Records drawn from a dataset:
=======
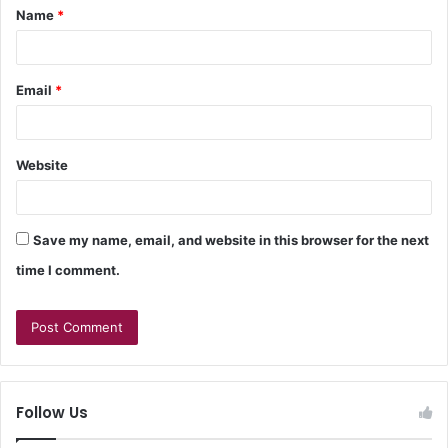
Name
*
Email
*
Website
Save my name, email, and website in this browser for the next
time I comment.
Follow Us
=======
Leave images out of the retyped records; keep all else exact.

Name
*
Email
*
Website
Save my name, email, and website in this browser for the next
time I comment.
Follow Us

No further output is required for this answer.